Desde então, muitas foram as mostras e instituições que buscaram incluir essa produção no sistema de arte, caso da 16ª Bienal de São Paulo, em 1981, que apresentou obras de Antônio Poteiro e G.T.O., entre outros, até o Museu Afro Brasil.
Danilo Verpa/Folhapress | ||
Carrancas expostas na mostra 'A Mão do Povo do Brasileiro', reencenação em cartaz no Masp desde a semana passada |
Concebido por Emanoel Araujo e inaugurado em 2004, o Afro Brasil destaca-se por dar seguimento a essa narrativa inclusiva na história da arte nacional.
Lá, ex-votos, imagens de santos e objetos cotidianos convivem com arte acadêmica, moderna ou contemporânea harmoniosamente.
Esses dois exemplos não são únicos –muitas são as mostras que buscam e buscaram rever categorias que já não são mais suficientes para se pensar a arte, como erudito e popular.
O Panorama da Arte Brasileira, organizado por Aracy Amaral no ano passado, radicalizou essa questão de forma exemplar, exibindo manifestações tridimensionais de mais de 3.000 anos atrás em um diálogo com a arte contemporânea.
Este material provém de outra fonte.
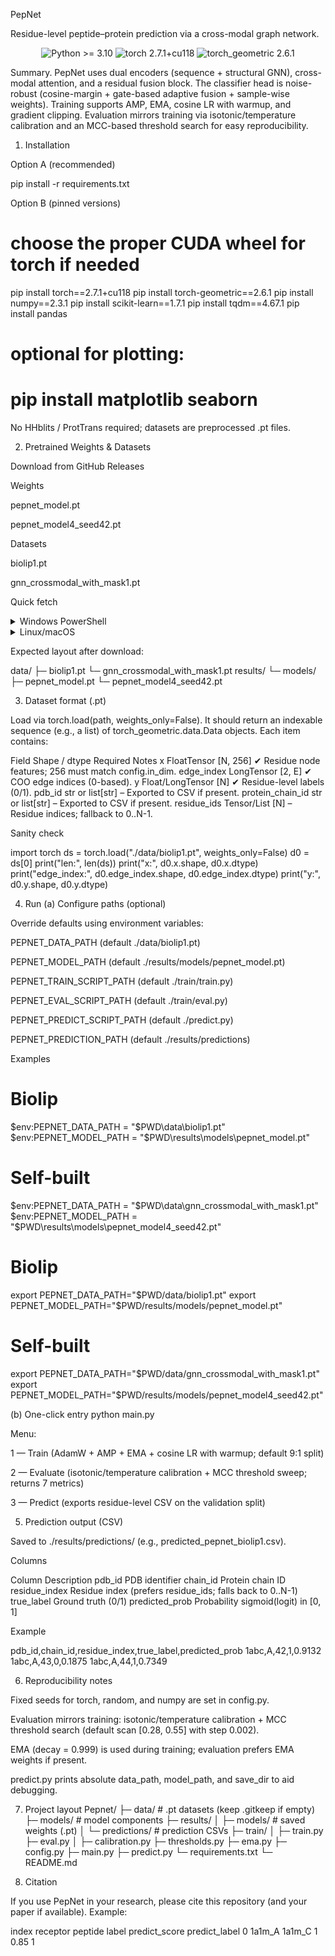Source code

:PepNet

Residue-level peptide–protein prediction via a cross-modal graph network.

<p align="center"> <img alt="Python >= 3.10" src="https://img.shields.io/badge/python-%3E%3D3.10-blue" /> <img alt="torch 2.7.1+cu118" src="https://img.shields.io/badge/torch-2.7.1%2Bcu118-EE4C2C" /> <img alt="torch_geometric 2.6.1" src="https://img.shields.io/badge/torch__geometric-2.6.1-0F9D58" /> </p>

Summary. PepNet uses dual encoders (sequence + structural GNN), cross-modal attention, and a residual fusion block. The classifier head is noise-robust (cosine-margin + gate-based adaptive fusion + sample-wise weights). Training supports AMP, EMA, cosine LR with warmup, and gradient clipping. Evaluation mirrors training via isotonic/temperature calibration and an MCC-based threshold search for easy reproducibility.

1) Installation

Option A (recommended)

pip install -r requirements.txt


Option B (pinned versions)

# choose the proper CUDA wheel for torch if needed
pip install torch==2.7.1+cu118
pip install torch-geometric==2.6.1
pip install numpy==2.3.1
pip install scikit-learn==1.7.1
pip install tqdm==4.67.1
pip install pandas
# optional for plotting:
# pip install matplotlib seaborn


No HHblits / ProtTrans required; datasets are preprocessed .pt files.

2) Pretrained Weights & Datasets

Download from GitHub Releases

Weights

pepnet_model.pt

pepnet_model4_seed42.pt

Datasets

biolip1.pt

gnn_crossmodal_with_mask1.pt

Quick fetch

<details> <summary>Windows PowerShell</summary>
New-Item -ItemType Directory -Force -Path .\data, .\results\models | Out-Null
iwr https://github.com/dongfir/Pepnet/releases/download/v0.1.0/biolip1.pt                   -OutFile .\data\biolip1.pt
iwr https://github.com/dongfir/Pepnet/releases/download/v0.1.0/gnn_crossmodal_with_mask1.pt -OutFile .\data\gnn_crossmodal_with_mask1.pt
iwr https://github.com/dongfir/Pepnet/releases/download/v0.1.0/pepnet_model.pt              -OutFile .\results\models\pepnet_model.pt
iwr https://github.com/dongfir/Pepnet/releases/download/v0.1.0/pepnet_model4_seed42.pt      -OutFile .\results\models\pepnet_model4_seed42.pt

</details> <details> <summary>Linux/macOS</summary>
mkdir -p data results/models
wget -O data/biolip1.pt https://github.com/dongfir/Pepnet/releases/download/v0.1.0/biolip1.pt
wget -O data/gnn_crossmodal_with_mask1.pt https://github.com/dongfir/Pepnet/releases/download/v0.1.0/gnn_crossmodal_with_mask1.pt
wget -O results/models/pepnet_model.pt https://github.com/dongfir/Pepnet/releases/download/v0.1.0/pepnet_model.pt
wget -O results/models/pepnet_model4_seed42.pt https://github.com/dongfir/Pepnet/releases/download/v0.1.0/pepnet_model4_seed42.pt

</details>

Expected layout after download:

data/
  ├─ biolip1.pt
  └─ gnn_crossmodal_with_mask1.pt
results/
  └─ models/
      ├─ pepnet_model.pt
      └─ pepnet_model4_seed42.pt

3) Dataset format (.pt)

Load via torch.load(path, weights_only=False). It should return an indexable sequence (e.g., a list) of torch_geometric.data.Data objects. Each item contains:

Field	Shape / dtype	Required	Notes
x	FloatTensor [N, 256]	✔︎	Residue node features; 256 must match config.in_dim.
edge_index	LongTensor [2, E]	✔︎	COO edge indices (0-based).
y	Float/LongTensor [N]	✔︎	Residue-level labels (0/1).
pdb_id	str or list[str]	–	Exported to CSV if present.
protein_chain_id	str or list[str]	–	Exported to CSV if present.
residue_ids	Tensor/List [N]	–	Residue indices; fallback to 0..N-1.

Sanity check

import torch
ds = torch.load("./data/biolip1.pt", weights_only=False)
d0 = ds[0]
print("len:", len(ds))
print("x:", d0.x.shape, d0.x.dtype)
print("edge_index:", d0.edge_index.shape, d0.edge_index.dtype)
print("y:", d0.y.shape, d0.y.dtype)

4) Run
(a) Configure paths (optional)

Override defaults using environment variables:

PEPNET_DATA_PATH (default ./data/biolip1.pt)

PEPNET_MODEL_PATH (default ./results/models/pepnet_model.pt)

PEPNET_TRAIN_SCRIPT_PATH (default ./train/train.py)

PEPNET_EVAL_SCRIPT_PATH (default ./train/eval.py)

PEPNET_PREDICT_SCRIPT_PATH (default ./predict.py)

PEPNET_PREDICTION_PATH (default ./results/predictions)

Examples

# Biolip
$env:PEPNET_DATA_PATH  = "$PWD\data\biolip1.pt"
$env:PEPNET_MODEL_PATH = "$PWD\results\models\pepnet_model.pt"

# Self-built
$env:PEPNET_DATA_PATH  = "$PWD\data\gnn_crossmodal_with_mask1.pt"
$env:PEPNET_MODEL_PATH = "$PWD\results\models\pepnet_model4_seed42.pt"

# Biolip
export PEPNET_DATA_PATH="$PWD/data/biolip1.pt"
export PEPNET_MODEL_PATH="$PWD/results/models/pepnet_model.pt"

# Self-built
export PEPNET_DATA_PATH="$PWD/data/gnn_crossmodal_with_mask1.pt"
export PEPNET_MODEL_PATH="$PWD/results/models/pepnet_model4_seed42.pt"

(b) One-click entry
python main.py


Menu:

1 — Train (AdamW + AMP + EMA + cosine LR with warmup; default 9:1 split)

2 — Evaluate (isotonic/temperature calibration + MCC threshold sweep; returns 7 metrics)

3 — Predict (exports residue-level CSV on the validation split)

5) Prediction output (CSV)

Saved to ./results/predictions/ (e.g., predicted_pepnet_biolip1.csv).

Columns

Column	Description
pdb_id	PDB identifier
chain_id	Protein chain ID
residue_index	Residue index (prefers residue_ids; falls back to 0..N-1)
true_label	Ground truth (0/1)
predicted_prob	Probability sigmoid(logit) in [0, 1]

Example

pdb_id,chain_id,residue_index,true_label,predicted_prob
1abc,A,42,1,0.9132
1abc,A,43,0,0.1875
1abc,A,44,1,0.7349

6) Reproducibility notes

Fixed seeds for torch, random, and numpy are set in config.py.

Evaluation mirrors training: isotonic/temperature calibration + MCC threshold search
(default scan [0.28, 0.55] with step 0.002).

EMA (decay = 0.999) is used during training; evaluation prefers EMA weights if present.

predict.py prints absolute data_path, model_path, and save_dir to aid debugging.

7) Project layout
Pepnet/
├─ data/                          # .pt datasets (keep .gitkeep if empty)
├─ models/                        # model components
├─ results/
│  ├─ models/                     # saved weights (.pt)
│  └─ predictions/                # prediction CSVs
├─ train/
│  ├─ train.py  ├─ eval.py
│  ├─ calibration.py ├─ thresholds.py ├─ ema.py
├─ config.py  ├─ main.py  ├─ predict.py
└─ requirements.txt  └─ README.md

8) Citation

If you use PepNet in your research, please cite this repository (and your paper if available).
Example:

index	receptor	peptide	label	predict_score	predict_label
0	1a1m_A	1a1m_C	1	0.85	1
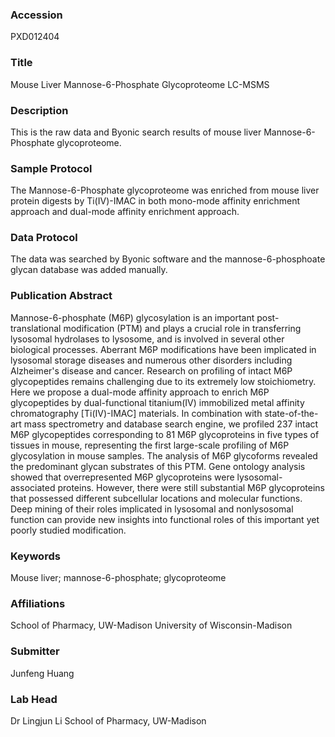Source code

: ### Accession
PXD012404

### Title
Mouse Liver Mannose-6-Phosphate Glycoproteome LC-MSMS

### Description
This is the raw data and Byonic search results of mouse liver Mannose-6-Phosphate glycoproteome.

### Sample Protocol
The Mannose-6-Phosphate glycoproteome  was enriched from mouse liver protein digests by Ti(IV)-IMAC in both mono-mode affinity enrichment approach and dual-mode affinity enrichment approach.

### Data Protocol
The data was searched by Byonic software and the mannose-6-phosphoate glycan database was added manually.

### Publication Abstract
Mannose-6-phosphate (M6P) glycosylation is an important post-translational modification (PTM) and plays a crucial role in transferring lysosomal hydrolases to lysosome, and is involved in several other biological processes. Aberrant M6P modifications have been implicated in lysosomal storage diseases and numerous other disorders including Alzheimer's disease and cancer. Research on profiling of intact M6P glycopeptides remains challenging due to its extremely low stoichiometry. Here we propose a dual-mode affinity approach to enrich M6P glycopeptides by dual-functional titanium(IV) immobilized metal affinity chromatography [Ti(IV)-IMAC] materials. In combination with state-of-the-art mass spectrometry and database search engine, we profiled 237 intact M6P glycopeptides corresponding to 81 M6P glycoproteins in five types of tissues in mouse, representing the first large-scale profiling of M6P glycosylation in mouse samples. The analysis of M6P glycoforms revealed the predominant glycan substrates of this PTM. Gene ontology analysis showed that overrepresented M6P glycoproteins were lysosomal-associated proteins. However, there were still substantial M6P glycoproteins that possessed different subcellular locations and molecular functions. Deep mining of their roles implicated in lysosomal and nonlysosomal function can provide new insights into functional roles of this important yet poorly studied modification.

### Keywords
Mouse liver; mannose-6-phosphate; glycoproteome

### Affiliations
School of Pharmacy, UW-Madison
University of Wisconsin-Madison

### Submitter
Junfeng Huang

### Lab Head
Dr Lingjun Li
School of Pharmacy, UW-Madison


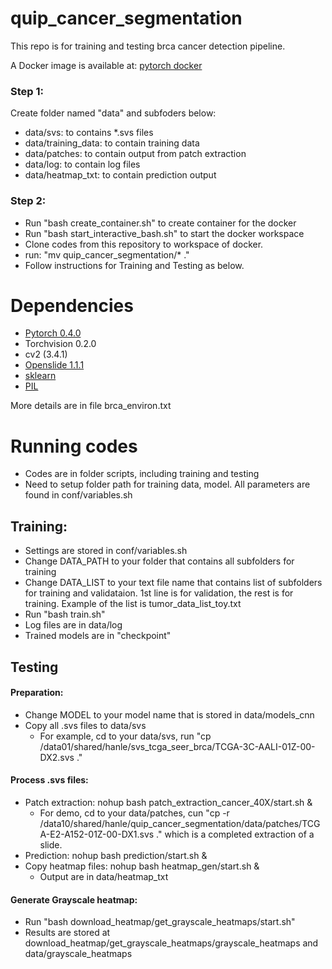 # quip_cancer_segmentation

This repo is for training and testing brca cancer detection pipeline.

A Docker image is available at: [pytorch docker](https://cloud.docker.com/repository/docker/hanle/brca-pipeline-image)

### Step 1:
Create folder named "data" and subfoders below:

- data/svs: to contains *.svs files
- data/training_data: to contain training data
- data/patches: to contain output from patch extraction
- data/log: to contain log files
- data/heatmap_txt: to contain prediction output

### Step 2:
- Run "bash create_container.sh" to create container for the docker
- Run "bash start_interactive_bash.sh" to start the docker workspace
- Clone codes from this repository to workspace of docker.
- run: "mv quip_cancer_segmentation/* ."
- Follow instructions for Training and Testing as below.

# Dependencies

 - [Pytorch 0.4.0](http://pytorch.org/)
 - Torchvision 0.2.0
 - cv2 (3.4.1)
 - [Openslide 1.1.1](https://openslide.org/api/python/)
 - [sklearn](https://scikit-learn.org/stable/)
 - [PIL](https://pillow.readthedocs.io/en/3.1.x/reference/Image.html)
 
 More details are in file brca_environ.txt

# Running codes
- Codes are in folder scripts, including training and testing
- Need to setup folder path for training data, model. All parameters are found in conf/variables.sh
## Training:
- Settings are stored in conf/variables.sh
- Change DATA_PATH to your folder that contains all subfolders for training
- Change DATA_LIST to your text file name that contains list of subfolders for training and validataion. 1st line is for validation, the rest is for training. Example of the list is tumor_data_list_toy.txt 
- Run "bash train.sh"
- Log files are in data/log
- Trained models are in "checkpoint"

## Testing
#### Preparation:
- Change MODEL to your model name that is stored in data/models_cnn
- Copy all .svs files to data/svs
  + For example, cd to your data/svs, run "cp /data01/shared/hanle/svs_tcga_seer_brca/TCGA-3C-AALI-01Z-00-DX2.svs ."
#### Process .svs files:
- Patch extraction: nohup bash patch_extraction_cancer_40X/start.sh &
  + For demo, cd to your data/patches, cun "cp -r /data10/shared/hanle/quip_cancer_segmentation/data/patches/TCGA-E2-A152-01Z-00-DX1.svs ." which is a completed extraction of a slide.
- Prediction: nohup bash prediction/start.sh &
- Copy heatmap files: nohup bash heatmap_gen/start.sh &
  + Output are in data/heatmap_txt
#### Generate Grayscale heatmap: 
  + Run "bash download_heatmap/get_grayscale_heatmaps/start.sh"
  + Results are stored at download_heatmap/get_grayscale_heatmaps/grayscale_heatmaps and data/grayscale_heatmaps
Por isso, é um tanto descabida a reencenação de "A Mão do Povo Brasileiro", em cartaz no Masp, sem uma leitura crítica da mostra original, sem a preocupação de incluir "a mão do povo brasileiro" desses últimos 50 anos, sem o mínimo de reflexão sobre afinal o que faz "a mão do povo brasileiro".
Com isso, os curadores da mostra –Adriano Pedrosa, Julieta González e Tomás Toledo– apenas seguem no processo de fetichização de Lina Bo Bardi, escorando-se nas ideias que nortearam os primeiros anos do museu, mas sem de fato pensar qual o possível projeto de uma instituição de arte hoje.
Afinal, quem entrar no museu nestes dias vai encontrar a primeira disposição do acervo em sua sede na Paulista, a primeira exposição temporária e uma retrospectiva de um pintor modernista, "Portinaria Popular", que reforça um caráter ruralista e religioso do povo brasileiro, que mesmo há 50 anos já estava passando por grande transformação.
Três obras de artistas contemporâneos, Lygia Pape, Jonathas de Andrade e Thiago Honório são acessórios ao revisionismo do Masp.
Nesse contexto, "A Mão do Povo Brasileiro" é a mostra que mais perde. Afinal, se há 50 anos foi um gesto arrojado incluir objetos populares em um museu, hoje mantê-los juntos em uma sala separada é manter no gueto a produção popular.
Como encenação, tão pouco, a mostra segura-se como algo ousado na atualidade. Usar madeira natural como suporte e reunir utensílios com a mesma função em excesso são recursos banalizados, já usados em muitas mostras e instituições –o Museu da Imigração é um bom exemplo dessa estratégia.
Se há 50 anos o Masp de Lina Bo e Pietro Maria Bardi destacava-se por atualizar as ações e possibilidades de uma instituição museológica, hoje ele apenas olha para o passado incapaz de pensar o presente.